Ömür kalitesi ile ruhsal sıhhat ortasında bir ilgi olduğunu yapılan birçok çalışma ile görmekteyiz. Daha düşük ekonomik seviyeye sahip olan bireylerde gerilim ve olumsuz hisler, ekonomik alım güçleriyle yanlışsız orandadır. Maslow’un öncelik sırasına nazaran oluşturduğu “ihtiyaçlar hiyerarşisi “ nin en alt basamağında temel gereksinimlere yer veriyor. Birey bu muhtaçlıklarını karşılayamadan üst evrelere geçerek kendini geliştirme ve gerçekleştirme, hürmet ve sevgi muhtaçlığı üzere gereksinimleri karşılamada eksiklik yaşayacağını belirtmiştir. Günümüzde ekonomik alım gücünün toplumun büyük bir çoğunluğunda düşük bir düzeyde olması maalesef ki bireyleri en alt basamakta bulunan temel gereksinimlere odaklanıp, sırf en alt basamakla hudutlu kalmaya zorluyor.
İşsizlik, iş doyumunun azlığı, çalışma şartlarının makus olması ve alınan fiyatın yetersiz olması üzere ekonomik külfetler maalesef hiç düşünemeyeceğimiz kadar bireyleri ruhsal buhrana sürüklüyor. Dünya Sıhhat Örgütü’ nün de yaptığı açıklamada depresyon, günümüzün en yaygın ruhsal sorunu haline gelmekte. Yeniden tıpkı formda ülkemizde ve dünyada da yapılan birçok çalışmada işsizlik, düşük sosyoekonomik seviye üzere ekonomik faktörler, bireyi depresyona sürükleyen büyük etkenlerden biri.
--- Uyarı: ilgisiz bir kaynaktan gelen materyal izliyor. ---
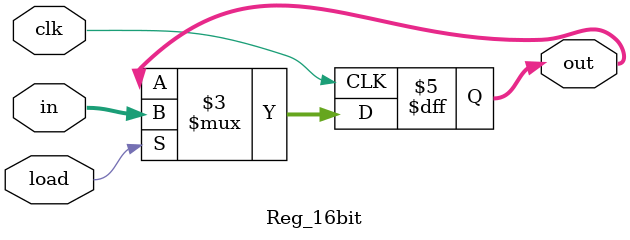
<source format=v>
module Reg_16bit(out,in,load,clk);
	output [15:0]out;
	input [15:0]in;
	input load,clk;
	
	reg [15:0]out;
	
	always @(posedge clk) begin
		if (load==1)
			out<=in;
	end
	
endmodule

</source>
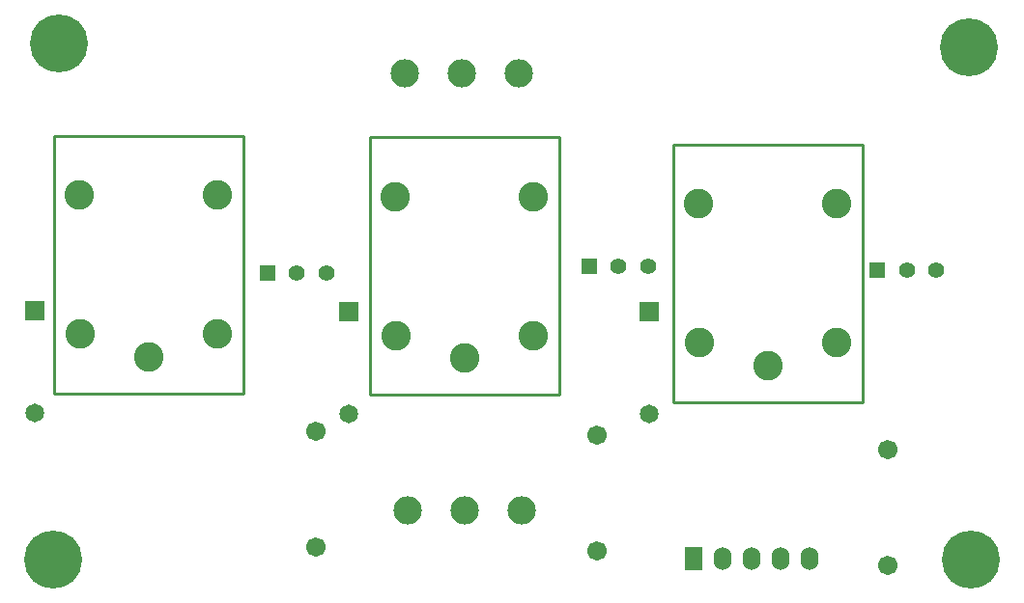
<source format=gtl>
G04 Layer_Physical_Order=1*
G04 Layer_Color=25308*
%FSAX23Y23*%
%MOIN*%
G70*
G01*
G75*
%ADD10C,0.010*%
%ADD11O,0.060X0.080*%
%ADD12R,0.060X0.080*%
%ADD13R,0.055X0.055*%
%ADD14C,0.055*%
%ADD15C,0.098*%
%ADD16C,0.067*%
%ADD17C,0.102*%
%ADD18C,0.065*%
%ADD19R,0.065X0.065*%
%ADD20C,0.200*%
D10*
X03308Y01720D02*
Y02610D01*
X03962D01*
Y01720D02*
Y02610D01*
X03308Y01720D02*
X03962D01*
X01173Y01750D02*
Y02640D01*
X01827D01*
Y01750D02*
Y02640D01*
X01173Y01750D02*
X01827D01*
X02263Y01745D02*
Y02635D01*
X02917D01*
Y01745D02*
Y02635D01*
X02263Y01745D02*
X02917D01*
D11*
X03780Y01178D02*
D03*
X03680D02*
D03*
X03580D02*
D03*
X03480D02*
D03*
D12*
X03380D02*
D03*
D13*
X04013Y02175D02*
D03*
X01908Y02165D02*
D03*
X03018Y02190D02*
D03*
D14*
X04217Y02175D02*
D03*
X04115D02*
D03*
X02112Y02165D02*
D03*
X02010D02*
D03*
X03222Y02190D02*
D03*
X03120D02*
D03*
D15*
X02383Y02855D02*
D03*
X02580D02*
D03*
X02777D02*
D03*
X02787Y01345D02*
D03*
X02590D02*
D03*
X02393D02*
D03*
D16*
X04050Y01555D02*
D03*
Y01155D02*
D03*
X02075Y01620D02*
D03*
Y01220D02*
D03*
X03045Y01605D02*
D03*
Y01205D02*
D03*
D17*
X03635Y01846D02*
D03*
X03399Y01925D02*
D03*
X03395Y02405D02*
D03*
X03871D02*
D03*
Y01925D02*
D03*
X01500Y01876D02*
D03*
X01264Y01955D02*
D03*
X01260Y02435D02*
D03*
X01736D02*
D03*
Y01955D02*
D03*
X02590Y01871D02*
D03*
X02354Y01950D02*
D03*
X02350Y02430D02*
D03*
X02826D02*
D03*
Y01950D02*
D03*
D18*
X03225Y01678D02*
D03*
X01105Y01683D02*
D03*
X02190Y01678D02*
D03*
D19*
X03225Y02032D02*
D03*
X01105Y02037D02*
D03*
X02190Y02032D02*
D03*
D20*
X01190Y02960D02*
D03*
X01170Y01175D02*
D03*
X04330Y02945D02*
D03*
X04335Y01175D02*
D03*
M02*

</source>
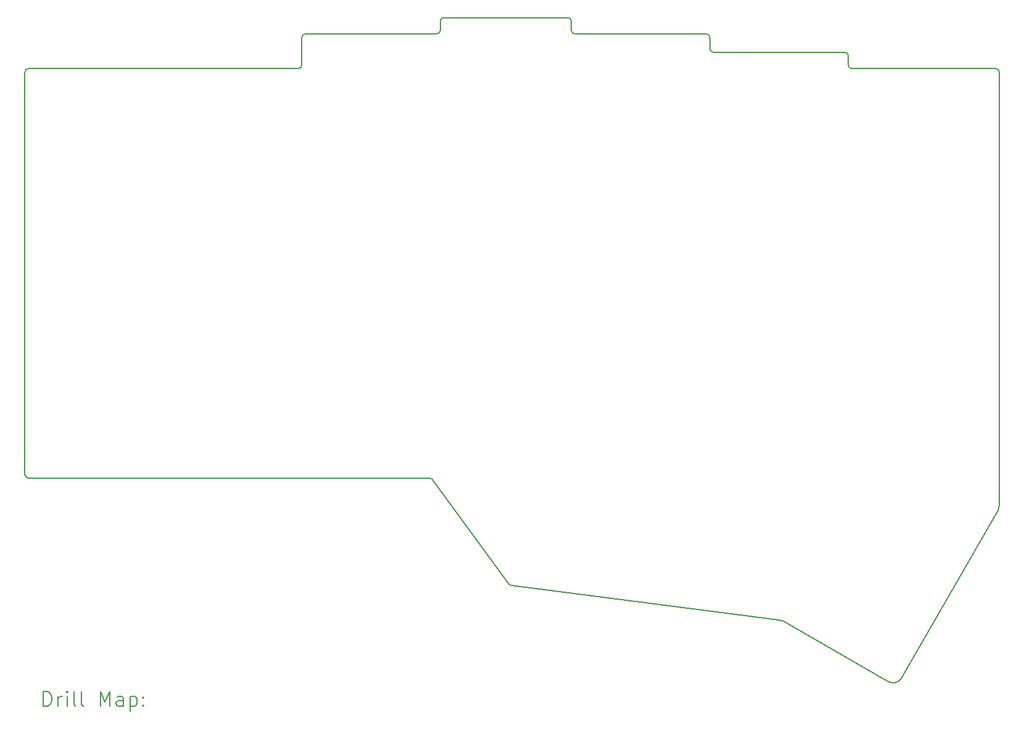
<source format=gbr>
%TF.GenerationSoftware,KiCad,Pcbnew,8.0.3*%
%TF.CreationDate,2024-06-14T21:37:35-03:00*%
%TF.ProjectId,corne-bottom-plate,636f726e-652d-4626-9f74-746f6d2d706c,2.1*%
%TF.SameCoordinates,Original*%
%TF.FileFunction,Drillmap*%
%TF.FilePolarity,Positive*%
%FSLAX45Y45*%
G04 Gerber Fmt 4.5, Leading zero omitted, Abs format (unit mm)*
G04 Created by KiCad (PCBNEW 8.0.3) date 2024-06-14 21:37:35*
%MOMM*%
%LPD*%
G01*
G04 APERTURE LIST*
%ADD10C,0.150000*%
%ADD11C,0.200000*%
G04 APERTURE END LIST*
D10*
X6150000Y-12425000D02*
G75*
G02*
X6100000Y-12375000I0J50000D01*
G01*
X9850000Y-6800000D02*
X6150000Y-6800000D01*
X13550000Y-6100000D02*
X11850000Y-6100000D01*
X16507500Y-14390000D02*
X17936925Y-15216096D01*
X15450000Y-6325000D02*
G75*
G02*
X15500000Y-6375000I0J-50000D01*
G01*
X11800000Y-6150000D02*
X11800000Y-6275000D01*
X16442056Y-14377034D02*
G75*
G02*
X16507500Y-14390000I-33316J-339806D01*
G01*
X17350000Y-6575000D02*
G75*
G02*
X17400000Y-6625000I0J-50000D01*
G01*
X11650000Y-12425000D02*
X6149999Y-12425000D01*
X9900000Y-6375000D02*
X9900000Y-6750000D01*
X19425000Y-6800000D02*
G75*
G02*
X19475000Y-6850000I0J-50000D01*
G01*
X17450000Y-6800000D02*
G75*
G02*
X17400000Y-6750000I0J50000D01*
G01*
X9900000Y-6750000D02*
G75*
G02*
X9850000Y-6800000I-50000J0D01*
G01*
X11650000Y-12425000D02*
G75*
G02*
X11685355Y-12439645I0J-50000D01*
G01*
X17400000Y-6625000D02*
X17400000Y-6750000D01*
X6100000Y-6850000D02*
G75*
G02*
X6150000Y-6800000I50000J0D01*
G01*
X17350000Y-6575000D02*
X15550000Y-6575000D01*
X11800000Y-6275000D02*
G75*
G02*
X11750000Y-6325000I-50000J0D01*
G01*
X18129726Y-15178146D02*
X19452500Y-12885000D01*
X15550000Y-6575000D02*
G75*
G02*
X15500000Y-6525000I0J50000D01*
G01*
X11750000Y-6325000D02*
X9950000Y-6325000D01*
X15500000Y-6525000D02*
X15500000Y-6375000D01*
X15450000Y-6325000D02*
X13650000Y-6325000D01*
X13550000Y-6100000D02*
G75*
G02*
X13600000Y-6150000I0J-50000D01*
G01*
X6100000Y-6850000D02*
X6100000Y-12375000D01*
X19475000Y-12797500D02*
G75*
G02*
X19452277Y-12884770I-170230J-2270D01*
G01*
X11800000Y-6150000D02*
G75*
G02*
X11850000Y-6100000I50000J0D01*
G01*
X13650000Y-6325000D02*
G75*
G02*
X13600000Y-6275000I0J50000D01*
G01*
X12775000Y-13900000D02*
G75*
G02*
X12739645Y-13885355I0J50000D01*
G01*
X11685355Y-12439645D02*
X12739645Y-13885355D01*
X18129726Y-15178146D02*
G75*
G02*
X17936928Y-15216091I-115296J77047D01*
G01*
X12775000Y-13900000D02*
X16442056Y-14377034D01*
X9900000Y-6375000D02*
G75*
G02*
X9950000Y-6325000I50000J0D01*
G01*
X19425000Y-6800000D02*
X17450000Y-6800000D01*
X13600000Y-6275000D02*
X13600000Y-6150000D01*
X19475000Y-6850000D02*
X19475000Y-12797500D01*
D11*
X6353277Y-15558754D02*
X6353277Y-15358754D01*
X6353277Y-15358754D02*
X6400896Y-15358754D01*
X6400896Y-15358754D02*
X6429467Y-15368278D01*
X6429467Y-15368278D02*
X6448515Y-15387325D01*
X6448515Y-15387325D02*
X6458039Y-15406373D01*
X6458039Y-15406373D02*
X6467562Y-15444468D01*
X6467562Y-15444468D02*
X6467562Y-15473040D01*
X6467562Y-15473040D02*
X6458039Y-15511135D01*
X6458039Y-15511135D02*
X6448515Y-15530182D01*
X6448515Y-15530182D02*
X6429467Y-15549230D01*
X6429467Y-15549230D02*
X6400896Y-15558754D01*
X6400896Y-15558754D02*
X6353277Y-15558754D01*
X6553277Y-15558754D02*
X6553277Y-15425420D01*
X6553277Y-15463516D02*
X6562801Y-15444468D01*
X6562801Y-15444468D02*
X6572324Y-15434944D01*
X6572324Y-15434944D02*
X6591372Y-15425420D01*
X6591372Y-15425420D02*
X6610420Y-15425420D01*
X6677086Y-15558754D02*
X6677086Y-15425420D01*
X6677086Y-15358754D02*
X6667562Y-15368278D01*
X6667562Y-15368278D02*
X6677086Y-15377801D01*
X6677086Y-15377801D02*
X6686610Y-15368278D01*
X6686610Y-15368278D02*
X6677086Y-15358754D01*
X6677086Y-15358754D02*
X6677086Y-15377801D01*
X6800896Y-15558754D02*
X6781848Y-15549230D01*
X6781848Y-15549230D02*
X6772324Y-15530182D01*
X6772324Y-15530182D02*
X6772324Y-15358754D01*
X6905658Y-15558754D02*
X6886610Y-15549230D01*
X6886610Y-15549230D02*
X6877086Y-15530182D01*
X6877086Y-15530182D02*
X6877086Y-15358754D01*
X7134229Y-15558754D02*
X7134229Y-15358754D01*
X7134229Y-15358754D02*
X7200896Y-15501611D01*
X7200896Y-15501611D02*
X7267562Y-15358754D01*
X7267562Y-15358754D02*
X7267562Y-15558754D01*
X7448515Y-15558754D02*
X7448515Y-15453992D01*
X7448515Y-15453992D02*
X7438991Y-15434944D01*
X7438991Y-15434944D02*
X7419943Y-15425420D01*
X7419943Y-15425420D02*
X7381848Y-15425420D01*
X7381848Y-15425420D02*
X7362801Y-15434944D01*
X7448515Y-15549230D02*
X7429467Y-15558754D01*
X7429467Y-15558754D02*
X7381848Y-15558754D01*
X7381848Y-15558754D02*
X7362801Y-15549230D01*
X7362801Y-15549230D02*
X7353277Y-15530182D01*
X7353277Y-15530182D02*
X7353277Y-15511135D01*
X7353277Y-15511135D02*
X7362801Y-15492087D01*
X7362801Y-15492087D02*
X7381848Y-15482563D01*
X7381848Y-15482563D02*
X7429467Y-15482563D01*
X7429467Y-15482563D02*
X7448515Y-15473040D01*
X7543753Y-15425420D02*
X7543753Y-15625420D01*
X7543753Y-15434944D02*
X7562801Y-15425420D01*
X7562801Y-15425420D02*
X7600896Y-15425420D01*
X7600896Y-15425420D02*
X7619943Y-15434944D01*
X7619943Y-15434944D02*
X7629467Y-15444468D01*
X7629467Y-15444468D02*
X7638991Y-15463516D01*
X7638991Y-15463516D02*
X7638991Y-15520659D01*
X7638991Y-15520659D02*
X7629467Y-15539706D01*
X7629467Y-15539706D02*
X7619943Y-15549230D01*
X7619943Y-15549230D02*
X7600896Y-15558754D01*
X7600896Y-15558754D02*
X7562801Y-15558754D01*
X7562801Y-15558754D02*
X7543753Y-15549230D01*
X7724705Y-15539706D02*
X7734229Y-15549230D01*
X7734229Y-15549230D02*
X7724705Y-15558754D01*
X7724705Y-15558754D02*
X7715182Y-15549230D01*
X7715182Y-15549230D02*
X7724705Y-15539706D01*
X7724705Y-15539706D02*
X7724705Y-15558754D01*
X7724705Y-15434944D02*
X7734229Y-15444468D01*
X7734229Y-15444468D02*
X7724705Y-15453992D01*
X7724705Y-15453992D02*
X7715182Y-15444468D01*
X7715182Y-15444468D02*
X7724705Y-15434944D01*
X7724705Y-15434944D02*
X7724705Y-15453992D01*
M02*

</source>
Alım gücünün düşük olması birey üzerinde gerilim ve yetersizlik hislerini arttırmakta. Bunlarda ruhsal buhranı temel bileşenleri haline gelir. Geleceğe dair belirsizlik, kişinin karamsar olmasına neden olur. Var olan bu ekonomik zahmetler kendini en besbelli iç dünyamızda ve etrafımız ile olan etkileşimlerimizde gösterir. Bireyin iç dünyasında yaşadığı bu sancılı süreç ister istemez etrafına de yansıyor ve etrafından de aldığı olumsuz yansılarla birlikte daha da çıkılmaz bir duruma sürükleniyor. Ülkemizde ve dünyada yüzlerce kişinin geçim badireleri nedeniyle intihar ettiğini görüyoruz. Bunun yakın örneklerinden birini geçtiğimiz şubat ayında yaşadık. Genç bir çift yoksulluk nedeniyle çocuklarını yakınlarına bırakıp intihar etmişti. Yeniden tıpkı formda Van’da da intihar etme yahut intihar etme teşebbüsünde bulunan bireyler oldu. Geçtiğimiz yıllarda Van’da 53 yaşındaki bir vatandaş yaşadığı ekonomik sorunlar nedeniyle intihar etti. Bu örnekler maalesef ki daha da artırılabiliyor. Temel insan haklarından olan hayat hakkını birey yaşadığı ekonomik problemlerin üzerinde oluşturduğu baskı ile girdiği ruhsal buhran sonucu, bu hakkından kendi isteğiyle feragat etmek zorunda kalıyor. Elbette ki bu sosyo ekonomik seviyesi yüksek olan bireylerde ruhsal buhran yoktur demek değil lakin var olan ekonomik külfetler ruhsal buhranı etkileyen büyük faktörlerden biridir.